• _Task requirements_
1) According to the book review, who translated Wetlands?
2) Rewrite the book review's text between "From her hospital" and "see the wound.", inclusive, substituting "clinic" for "hospital".

Wednesday, February 4, 2009

Book review: Wetlands, Charlotte Roche


Translation by Tim Mohr
(Fourth Estate Ltd, 2009, 240 pages, RRP £12.99)

After reading about Charlotte Roche’s first book, Wetlands, all over the press, I was excited to receive a review copy and see if it lived up to all of the hype.

They’re right, it is pretty of gross, but I liked it.

Wetlands is written in the style of an internal monologue of the thoughts and actions of the main character, Helen, as she lies in pain in hospital after an operation.

From her hospital bed Helen plots ways to reunite her divorced parents, relives past sexual encounters and revels in her personal mission to spread bacteria ( such as by leaving used tampons in prominent places).

My stomach turned at descriptions of her saving dirt, smeg and crust under her fingernails for a ‘tasty snack later’, drinking a mixture of her and her friends vomit so as not to waste the undigested drugs floating in it, and wiping her pussy around public toilet seats.

I laughed at the ridiculous situations Helen gets herself into; like accidentally tipping a glass of water over herself while trying to masturbate when she ends up stuck on the floor of her hospital room, and her forthright style in persuading her male nurse to photograph her arsehole so she can see the wound.

Saved data entries
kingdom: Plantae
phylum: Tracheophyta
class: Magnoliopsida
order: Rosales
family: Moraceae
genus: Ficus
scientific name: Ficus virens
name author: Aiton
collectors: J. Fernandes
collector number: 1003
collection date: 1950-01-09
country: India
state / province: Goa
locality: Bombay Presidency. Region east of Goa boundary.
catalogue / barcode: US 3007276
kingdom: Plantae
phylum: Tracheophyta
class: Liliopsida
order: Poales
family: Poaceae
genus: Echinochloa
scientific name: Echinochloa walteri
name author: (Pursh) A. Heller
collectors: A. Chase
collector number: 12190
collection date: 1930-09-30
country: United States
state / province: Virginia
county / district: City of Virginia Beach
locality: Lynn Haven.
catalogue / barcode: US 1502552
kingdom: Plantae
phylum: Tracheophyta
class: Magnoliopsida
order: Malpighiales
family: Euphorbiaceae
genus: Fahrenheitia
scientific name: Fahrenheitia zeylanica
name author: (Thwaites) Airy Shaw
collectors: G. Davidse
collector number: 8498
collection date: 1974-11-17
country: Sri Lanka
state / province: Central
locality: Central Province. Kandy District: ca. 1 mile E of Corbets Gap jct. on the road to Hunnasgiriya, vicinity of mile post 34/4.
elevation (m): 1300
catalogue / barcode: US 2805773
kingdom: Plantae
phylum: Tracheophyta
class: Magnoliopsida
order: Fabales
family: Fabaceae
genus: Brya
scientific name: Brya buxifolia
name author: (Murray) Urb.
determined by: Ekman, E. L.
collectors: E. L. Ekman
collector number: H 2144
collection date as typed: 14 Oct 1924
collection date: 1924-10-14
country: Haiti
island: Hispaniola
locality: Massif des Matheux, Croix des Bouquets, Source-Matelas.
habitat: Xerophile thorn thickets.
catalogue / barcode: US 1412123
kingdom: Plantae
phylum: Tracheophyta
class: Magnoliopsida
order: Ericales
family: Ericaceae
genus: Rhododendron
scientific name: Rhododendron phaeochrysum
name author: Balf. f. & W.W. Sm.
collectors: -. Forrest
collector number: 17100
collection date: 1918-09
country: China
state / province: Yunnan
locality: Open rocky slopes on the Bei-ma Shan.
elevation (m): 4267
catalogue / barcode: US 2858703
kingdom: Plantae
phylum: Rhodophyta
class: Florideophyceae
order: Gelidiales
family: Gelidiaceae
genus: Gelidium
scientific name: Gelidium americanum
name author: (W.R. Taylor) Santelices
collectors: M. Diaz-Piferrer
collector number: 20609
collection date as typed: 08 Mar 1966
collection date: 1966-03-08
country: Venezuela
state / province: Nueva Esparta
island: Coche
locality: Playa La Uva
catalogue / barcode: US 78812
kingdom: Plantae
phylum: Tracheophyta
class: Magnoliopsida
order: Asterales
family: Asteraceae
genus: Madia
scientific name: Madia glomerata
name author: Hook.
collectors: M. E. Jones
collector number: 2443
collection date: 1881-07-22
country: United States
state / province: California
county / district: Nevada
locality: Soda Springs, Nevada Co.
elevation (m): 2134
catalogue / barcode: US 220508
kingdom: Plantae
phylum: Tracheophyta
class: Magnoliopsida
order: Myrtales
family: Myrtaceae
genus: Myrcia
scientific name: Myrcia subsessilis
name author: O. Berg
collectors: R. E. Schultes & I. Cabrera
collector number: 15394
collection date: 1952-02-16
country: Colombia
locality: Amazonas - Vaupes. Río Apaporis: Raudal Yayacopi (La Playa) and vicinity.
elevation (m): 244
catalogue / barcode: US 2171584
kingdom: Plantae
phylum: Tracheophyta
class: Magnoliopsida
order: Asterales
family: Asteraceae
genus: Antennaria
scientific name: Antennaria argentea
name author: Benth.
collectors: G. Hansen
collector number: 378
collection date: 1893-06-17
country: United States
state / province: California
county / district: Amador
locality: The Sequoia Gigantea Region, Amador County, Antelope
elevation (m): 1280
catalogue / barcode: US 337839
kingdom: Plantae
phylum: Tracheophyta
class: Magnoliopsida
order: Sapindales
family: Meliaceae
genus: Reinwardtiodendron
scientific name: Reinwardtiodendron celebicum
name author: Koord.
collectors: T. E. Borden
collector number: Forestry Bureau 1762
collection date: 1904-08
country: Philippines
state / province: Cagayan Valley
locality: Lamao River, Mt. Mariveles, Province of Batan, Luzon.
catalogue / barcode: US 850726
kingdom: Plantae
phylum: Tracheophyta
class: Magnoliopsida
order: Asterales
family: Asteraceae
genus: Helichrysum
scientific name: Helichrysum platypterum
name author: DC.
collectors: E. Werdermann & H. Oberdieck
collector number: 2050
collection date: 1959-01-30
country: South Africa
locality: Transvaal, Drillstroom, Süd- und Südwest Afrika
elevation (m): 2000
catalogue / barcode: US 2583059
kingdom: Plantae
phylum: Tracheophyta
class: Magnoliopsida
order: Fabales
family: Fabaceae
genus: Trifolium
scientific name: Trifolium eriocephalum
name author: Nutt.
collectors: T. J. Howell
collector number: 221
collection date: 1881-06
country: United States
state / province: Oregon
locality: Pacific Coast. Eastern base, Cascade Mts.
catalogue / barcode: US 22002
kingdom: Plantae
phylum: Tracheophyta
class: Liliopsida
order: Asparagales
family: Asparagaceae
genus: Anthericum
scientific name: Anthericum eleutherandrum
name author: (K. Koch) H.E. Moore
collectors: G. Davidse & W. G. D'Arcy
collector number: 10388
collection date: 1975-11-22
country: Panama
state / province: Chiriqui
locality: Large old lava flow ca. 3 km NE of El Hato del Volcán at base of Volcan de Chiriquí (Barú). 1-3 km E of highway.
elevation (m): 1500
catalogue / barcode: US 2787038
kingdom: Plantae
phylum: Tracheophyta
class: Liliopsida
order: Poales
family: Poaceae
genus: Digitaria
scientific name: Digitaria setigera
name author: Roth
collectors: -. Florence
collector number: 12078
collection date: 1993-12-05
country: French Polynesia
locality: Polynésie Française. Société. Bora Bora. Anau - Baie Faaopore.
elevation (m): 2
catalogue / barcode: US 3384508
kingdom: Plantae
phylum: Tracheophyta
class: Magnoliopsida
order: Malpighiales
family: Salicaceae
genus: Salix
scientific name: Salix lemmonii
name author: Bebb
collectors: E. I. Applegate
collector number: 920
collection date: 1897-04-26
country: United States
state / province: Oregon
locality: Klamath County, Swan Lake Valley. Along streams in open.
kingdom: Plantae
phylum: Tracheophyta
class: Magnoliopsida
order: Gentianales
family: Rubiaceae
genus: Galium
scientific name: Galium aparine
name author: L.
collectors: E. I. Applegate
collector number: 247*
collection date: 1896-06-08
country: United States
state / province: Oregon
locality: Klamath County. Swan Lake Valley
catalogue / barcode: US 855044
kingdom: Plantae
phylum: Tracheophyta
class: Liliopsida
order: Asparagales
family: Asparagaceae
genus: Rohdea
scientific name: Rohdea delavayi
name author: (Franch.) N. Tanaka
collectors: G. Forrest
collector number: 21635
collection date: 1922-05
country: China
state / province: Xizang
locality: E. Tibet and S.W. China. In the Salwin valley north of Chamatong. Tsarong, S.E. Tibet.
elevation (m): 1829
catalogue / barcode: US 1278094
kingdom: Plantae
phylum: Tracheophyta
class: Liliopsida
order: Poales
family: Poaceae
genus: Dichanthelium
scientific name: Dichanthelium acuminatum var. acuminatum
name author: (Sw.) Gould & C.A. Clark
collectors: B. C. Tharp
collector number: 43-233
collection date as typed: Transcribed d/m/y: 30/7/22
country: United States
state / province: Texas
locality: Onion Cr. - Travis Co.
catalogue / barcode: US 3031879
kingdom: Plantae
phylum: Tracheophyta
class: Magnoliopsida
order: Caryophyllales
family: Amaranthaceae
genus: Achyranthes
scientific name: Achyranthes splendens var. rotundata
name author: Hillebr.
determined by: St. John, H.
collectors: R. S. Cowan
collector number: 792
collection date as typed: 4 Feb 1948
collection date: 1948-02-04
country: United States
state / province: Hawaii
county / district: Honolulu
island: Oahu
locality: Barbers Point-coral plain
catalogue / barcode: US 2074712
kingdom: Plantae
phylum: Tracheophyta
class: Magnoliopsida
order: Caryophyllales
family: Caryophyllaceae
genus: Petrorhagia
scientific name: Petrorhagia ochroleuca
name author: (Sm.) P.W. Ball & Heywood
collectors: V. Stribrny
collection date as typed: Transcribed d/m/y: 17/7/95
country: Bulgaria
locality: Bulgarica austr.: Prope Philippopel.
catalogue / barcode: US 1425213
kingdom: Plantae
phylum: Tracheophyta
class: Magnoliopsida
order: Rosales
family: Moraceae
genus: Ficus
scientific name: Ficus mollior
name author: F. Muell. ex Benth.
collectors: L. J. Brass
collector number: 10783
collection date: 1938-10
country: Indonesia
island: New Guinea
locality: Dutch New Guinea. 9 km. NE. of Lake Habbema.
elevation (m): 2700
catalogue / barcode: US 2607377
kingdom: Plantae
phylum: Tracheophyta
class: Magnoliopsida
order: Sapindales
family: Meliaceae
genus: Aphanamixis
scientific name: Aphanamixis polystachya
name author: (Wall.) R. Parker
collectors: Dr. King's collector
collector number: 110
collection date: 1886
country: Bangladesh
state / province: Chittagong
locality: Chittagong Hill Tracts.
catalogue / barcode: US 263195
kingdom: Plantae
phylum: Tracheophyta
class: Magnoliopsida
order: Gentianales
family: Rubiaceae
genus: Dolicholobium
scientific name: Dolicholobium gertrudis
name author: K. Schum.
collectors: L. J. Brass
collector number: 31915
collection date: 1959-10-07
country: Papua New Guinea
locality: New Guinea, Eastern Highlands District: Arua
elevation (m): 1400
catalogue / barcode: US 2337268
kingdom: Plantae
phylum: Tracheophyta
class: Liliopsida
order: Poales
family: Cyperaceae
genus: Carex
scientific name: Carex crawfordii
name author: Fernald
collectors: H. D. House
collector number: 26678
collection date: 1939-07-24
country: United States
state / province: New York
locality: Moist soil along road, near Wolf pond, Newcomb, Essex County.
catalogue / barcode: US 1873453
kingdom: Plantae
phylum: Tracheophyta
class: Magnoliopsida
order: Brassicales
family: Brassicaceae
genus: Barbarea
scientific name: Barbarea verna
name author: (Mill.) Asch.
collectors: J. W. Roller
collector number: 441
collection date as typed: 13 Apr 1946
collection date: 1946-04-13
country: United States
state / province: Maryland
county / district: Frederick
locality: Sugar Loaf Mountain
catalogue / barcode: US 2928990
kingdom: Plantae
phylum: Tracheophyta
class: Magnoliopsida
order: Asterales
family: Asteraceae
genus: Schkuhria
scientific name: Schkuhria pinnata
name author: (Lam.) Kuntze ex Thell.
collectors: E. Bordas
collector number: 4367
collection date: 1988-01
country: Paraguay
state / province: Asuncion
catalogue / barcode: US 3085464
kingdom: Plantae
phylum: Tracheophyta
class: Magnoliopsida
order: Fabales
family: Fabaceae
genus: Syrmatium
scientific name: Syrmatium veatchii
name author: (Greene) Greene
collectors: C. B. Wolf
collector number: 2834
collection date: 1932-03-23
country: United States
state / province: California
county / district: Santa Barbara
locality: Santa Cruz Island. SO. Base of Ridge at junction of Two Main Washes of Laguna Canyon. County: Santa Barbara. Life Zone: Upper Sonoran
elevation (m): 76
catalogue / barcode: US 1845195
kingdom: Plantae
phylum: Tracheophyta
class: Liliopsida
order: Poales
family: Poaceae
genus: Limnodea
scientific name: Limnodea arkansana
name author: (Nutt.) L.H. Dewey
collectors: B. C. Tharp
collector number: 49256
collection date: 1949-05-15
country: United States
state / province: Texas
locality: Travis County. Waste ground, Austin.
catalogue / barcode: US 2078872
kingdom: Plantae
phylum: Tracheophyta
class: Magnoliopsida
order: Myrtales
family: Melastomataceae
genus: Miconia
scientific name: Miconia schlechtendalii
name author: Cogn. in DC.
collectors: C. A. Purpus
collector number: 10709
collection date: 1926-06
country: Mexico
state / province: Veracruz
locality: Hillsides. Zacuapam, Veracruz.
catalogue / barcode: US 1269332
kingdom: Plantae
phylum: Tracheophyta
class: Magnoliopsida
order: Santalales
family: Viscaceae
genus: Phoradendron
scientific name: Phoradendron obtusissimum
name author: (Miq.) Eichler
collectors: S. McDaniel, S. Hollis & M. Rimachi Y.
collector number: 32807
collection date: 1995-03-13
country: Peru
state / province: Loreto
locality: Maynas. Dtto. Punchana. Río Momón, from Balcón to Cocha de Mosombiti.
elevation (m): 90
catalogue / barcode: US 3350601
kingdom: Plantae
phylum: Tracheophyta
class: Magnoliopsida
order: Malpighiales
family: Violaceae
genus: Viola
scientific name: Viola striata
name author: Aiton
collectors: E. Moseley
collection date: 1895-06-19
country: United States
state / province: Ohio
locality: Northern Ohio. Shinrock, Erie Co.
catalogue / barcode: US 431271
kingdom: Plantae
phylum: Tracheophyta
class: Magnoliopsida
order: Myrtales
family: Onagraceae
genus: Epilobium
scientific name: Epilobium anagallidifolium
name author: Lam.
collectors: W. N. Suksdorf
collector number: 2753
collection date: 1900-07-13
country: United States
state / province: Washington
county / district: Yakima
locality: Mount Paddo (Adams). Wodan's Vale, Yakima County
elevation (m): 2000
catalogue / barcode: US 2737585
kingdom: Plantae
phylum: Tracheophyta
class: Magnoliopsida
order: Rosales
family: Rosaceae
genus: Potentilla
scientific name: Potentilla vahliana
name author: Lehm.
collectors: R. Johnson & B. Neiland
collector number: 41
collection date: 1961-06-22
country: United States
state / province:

• _Solved problems_
1) Tim Mohr

2)
From her clinic bed Helen plots ways to reunite her divorced parents, relives past sexual encounters and revels in her personal mission to spread bacteria ( such as by leaving used tampons in prominent places).

My stomach turned at descriptions of her saving dirt, smeg and crust under her fingernails for a ‘tasty snack later’, drinking a mixture of her and her friends vomit so as not to waste the undigested drugs floating in it, and wiping her pussy around public toilet seats.

I laughed at the ridiculous situations Helen gets herself into; like accidentally tipping a glass of water over herself while trying to masturbate when she ends up stuck on the floor of her clinic room, and her forthright style in persuading her male nurse to photograph her arsehole so she can see the wound.